Berber Lentil And Butternut Squash Curry
This Berber Lentil and Butternut Squash Curry is a flavorful and hearty dish that originates from Western Saharan Cuisine. It's a perfect combination of lentils, butternut squash, and aromatic spices that will warm you up on a chilly evening.
Ingredients
- 1 cup red lentils
- 1 small butternut squash, peeled and cubed
- 1 onion, finely chopped
- 3 cloves garlic, minced
- 1-inch piece of ginger, grated
- 1 can (14 oz) coconut milk
- 2 cups vegetable broth
- 2 tablespoons Berber spice mix
- 1 tablespoon olive oil
- Salt and pepper to taste
Instructions
- In a large pot, heat the olive oil over medium heat. Add the onion, garlic, and ginger, and sauté until the onion is soft and translucent.
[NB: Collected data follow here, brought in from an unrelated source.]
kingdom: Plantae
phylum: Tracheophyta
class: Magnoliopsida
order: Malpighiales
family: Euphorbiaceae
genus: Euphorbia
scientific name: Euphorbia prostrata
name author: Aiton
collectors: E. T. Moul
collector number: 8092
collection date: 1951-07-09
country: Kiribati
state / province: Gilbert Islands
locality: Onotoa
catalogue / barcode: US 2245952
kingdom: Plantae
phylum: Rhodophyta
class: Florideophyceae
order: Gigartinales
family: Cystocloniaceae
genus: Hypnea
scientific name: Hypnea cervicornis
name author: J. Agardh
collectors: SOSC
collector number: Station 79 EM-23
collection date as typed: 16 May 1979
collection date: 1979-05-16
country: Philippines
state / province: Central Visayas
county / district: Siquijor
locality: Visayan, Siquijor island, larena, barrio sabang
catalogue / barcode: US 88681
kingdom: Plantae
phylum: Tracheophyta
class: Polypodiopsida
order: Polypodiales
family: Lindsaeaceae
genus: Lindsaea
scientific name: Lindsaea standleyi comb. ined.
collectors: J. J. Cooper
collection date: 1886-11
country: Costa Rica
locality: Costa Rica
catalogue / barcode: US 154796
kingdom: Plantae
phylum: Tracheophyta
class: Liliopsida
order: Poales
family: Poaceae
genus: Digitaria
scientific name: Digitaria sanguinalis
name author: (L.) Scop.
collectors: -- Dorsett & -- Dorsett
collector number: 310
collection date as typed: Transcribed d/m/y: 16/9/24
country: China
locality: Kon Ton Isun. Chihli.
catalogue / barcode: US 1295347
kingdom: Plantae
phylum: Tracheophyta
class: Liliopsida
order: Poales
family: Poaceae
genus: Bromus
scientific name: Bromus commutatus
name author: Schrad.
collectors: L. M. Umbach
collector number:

- Add the Berber spice mix and stir for 1 minute to toast the spices.
- Add the red lentils, butternut squash, coconut milk, and vegetable broth. Season with salt and pepper.
- Bring the curry to a boil, then reduce the heat and let it simmer for 30-35 minutes, or until the lentils and butternut squash are tender.
- Serve the Berber Lentil and Butternut Squash Curry hot, with steamed rice or crusty bread.
Cooking & Preparation
- Preparation time:
- 10 minutes
- Cooking time:
- 40 minutes
- Total time:
- 50 minutes
- Cooking method
- Stovetop
Nutritional facts per 1 serving
- Calories
- 300 per serving
- Carbohydrates
- 45g
- Protein
- 15g
- Fat
- 8g
Supplies
Large pot Stirring spoon Knife Cutting board
Tools
Stovetop
Serving suggestions
This curry is best served with a side of fluffy basmati rice or warm naan bread.
Tips & tricks
For a creamier texture, you can blend a portion of the curry before serving.